Some results on a class of functional optimization problems

TL;DR

This paper explores a broad class of optimization problems linked to natural, economic, and statistical systems, emphasizing the importance of correct probability distributions and introducing methods for Bayesian updating and density estimation, with applications to networks.

Contribution

It introduces a unified framework for functional optimization problems, including Bayesian updates and kernel density estimation, with extensions to network systems and practical risk propagation models.

Findings

Conserved quantities exist in transformed coordinate systems of these problems.

Incorrect probability assumptions can lead to catastrophic outcomes like infinite costs.

The proposed KDE method converges and aids in distribution prediction over paths.

Abstract

We first describe a general class of optimization problems that describe many natural, economic, and statistical phenomena.

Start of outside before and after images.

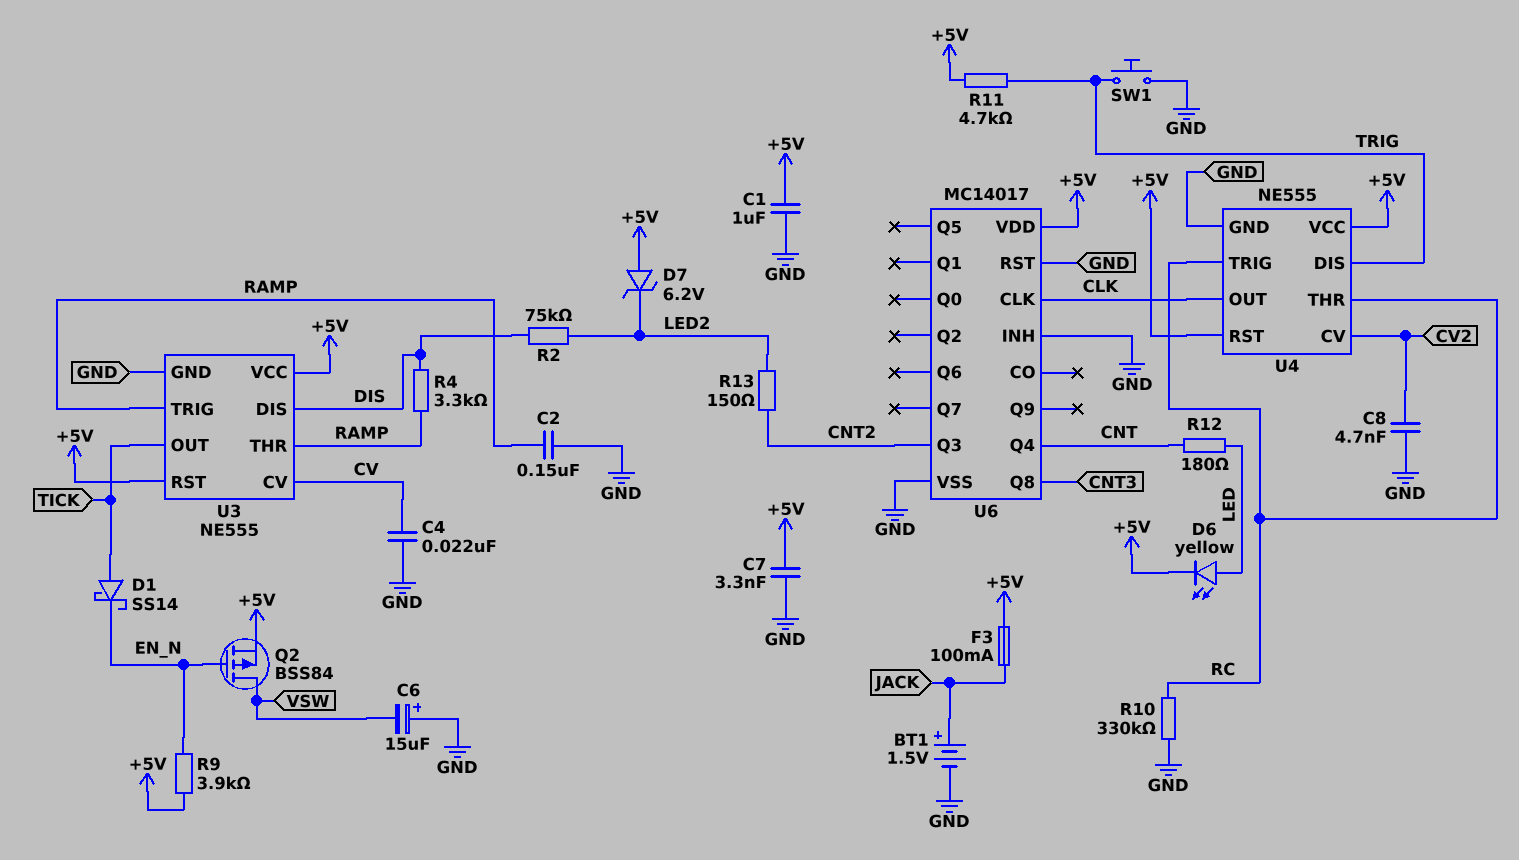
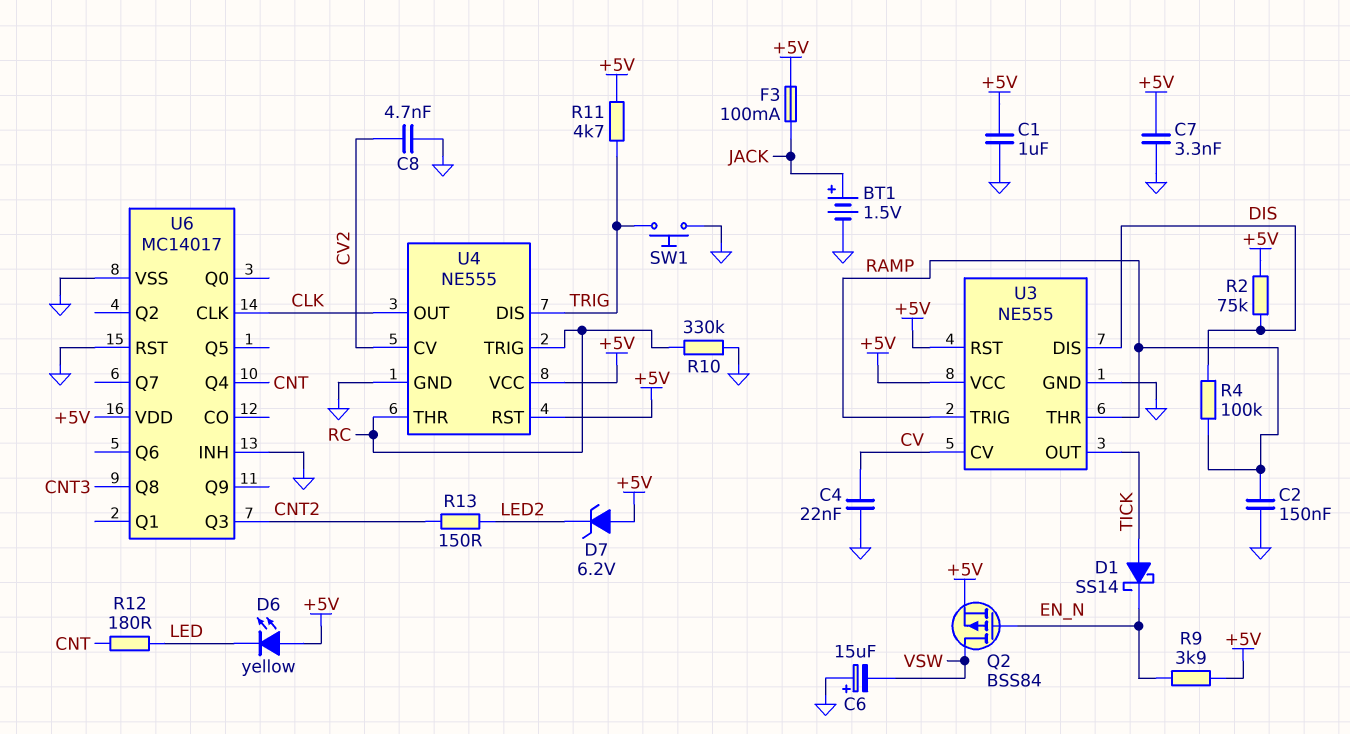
D6: LED yellow (A LED, K +5V) -> LED yellow (A +5V, K LED)
R2: 75k (DIS, LED2) -> 75k (+5V, DIS)
R4: 3.3k (DIS, RAMP) -> 100k (DIS, RAMP)

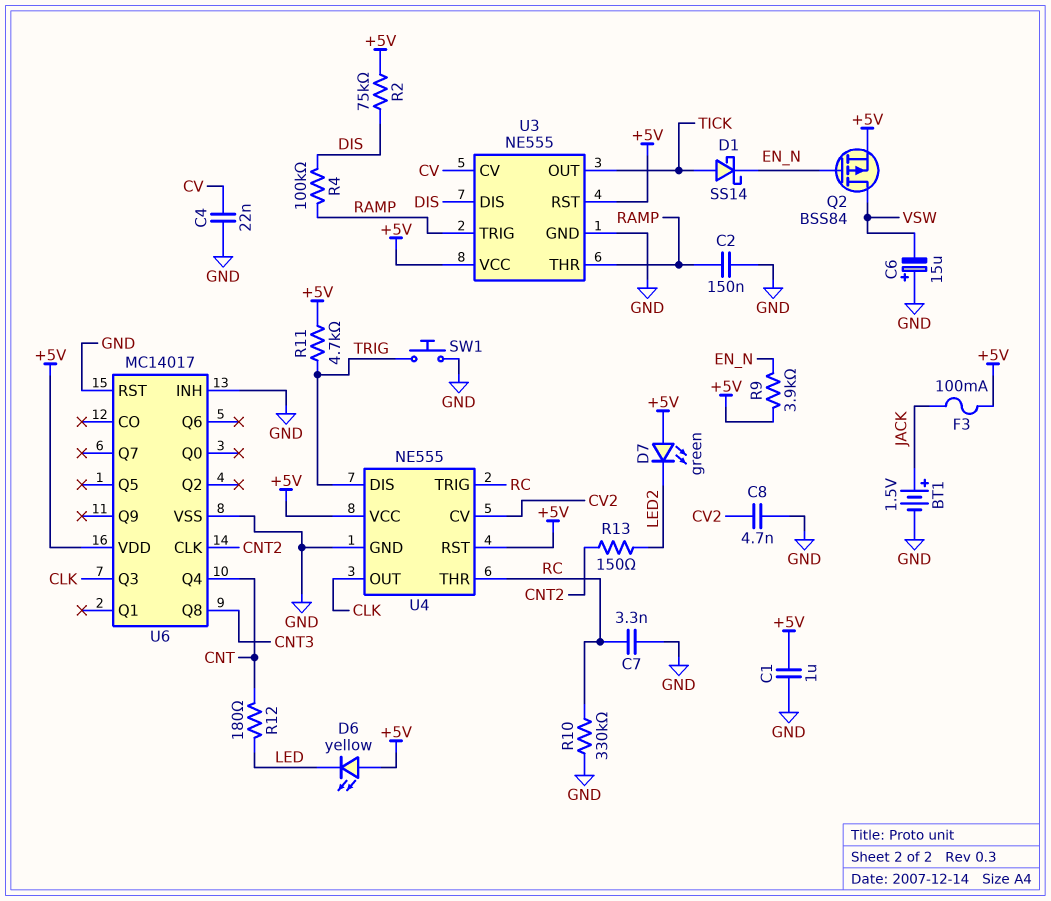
C7: 3.3nF (+5V, GND) -> 3.3nF (GND, RC)
D7: zener 6.2V (A +5V, K LED2) -> LED green (A +5V, K LED2)
U6 pin CLK: CLK -> CNT2
U6 pin Q3: CNT2 -> CLK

After noting the existence of a conserved quantity in a transformed coordinate system, we outline several instances of these problems in statistical physics, facility allocation, and machine learning. A dynamic description and statement of a partial inverse problem follow. When attempting to optimize the state of a system governed by the generalized equipartitioning principle, it is vital to understand the nature of the governing probability distribution. We show that optimiziation for the incorrect probability distribution can have catastrophic results, e.g., infinite expected cost, and describe a method for continuous Bayesian update of the posterior predictive distribution when it is stationary. We also introduce and prove convergence properties of a time-dependent nonparametric kernel density estimate (KDE) for use in predicting distributions over paths. Finally, we extend the theory to the case of networks, in which an event probability density is defined over nodes and edges and a system resource is to be partitioning among the nodes and edges as well. We close by giving an example of the theory's application by considering a model of risk propagation on a power grid.